=== Work to complete ===
Locate the line containing "Site Manager Lachlan Freeman |" in the data below. Reproduce it and every following line up to the end, exactly as given.

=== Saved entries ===
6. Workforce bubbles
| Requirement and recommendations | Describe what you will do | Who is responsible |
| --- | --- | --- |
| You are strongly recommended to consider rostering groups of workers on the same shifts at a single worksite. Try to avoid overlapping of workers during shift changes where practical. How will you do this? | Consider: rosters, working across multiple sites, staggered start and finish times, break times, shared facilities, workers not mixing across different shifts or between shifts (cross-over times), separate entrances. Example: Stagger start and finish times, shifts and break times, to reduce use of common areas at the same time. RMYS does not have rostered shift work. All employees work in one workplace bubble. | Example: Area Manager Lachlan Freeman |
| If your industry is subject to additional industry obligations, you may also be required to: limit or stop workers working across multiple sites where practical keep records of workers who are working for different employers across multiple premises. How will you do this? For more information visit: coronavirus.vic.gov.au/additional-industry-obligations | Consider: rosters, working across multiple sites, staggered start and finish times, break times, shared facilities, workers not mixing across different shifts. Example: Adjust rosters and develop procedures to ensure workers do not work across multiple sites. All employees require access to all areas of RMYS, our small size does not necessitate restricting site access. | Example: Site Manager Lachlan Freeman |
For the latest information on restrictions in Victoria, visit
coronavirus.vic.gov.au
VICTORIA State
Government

=== Output for this task ===
| If your industry is subject to additional industry obligations, you may also be required to: limit or stop workers working across multiple sites where practical keep records of workers who are working for different employers across multiple premises. How will you do this? For more information visit: coronavirus.vic.gov.au/additional-industry-obligations | Consider: rosters, working across multiple sites, staggered start and finish times, break times, shared facilities, workers not mixing across different shifts. Example: Adjust rosters and develop procedures to ensure workers do not work across multiple sites. All employees require access to all areas of RMYS, our small size does not necessitate restricting site access. | Example: Site Manager Lachlan Freeman |
For the latest information on restrictions in Victoria, visit
coronavirus.vic.gov.au
VICTORIA State
Government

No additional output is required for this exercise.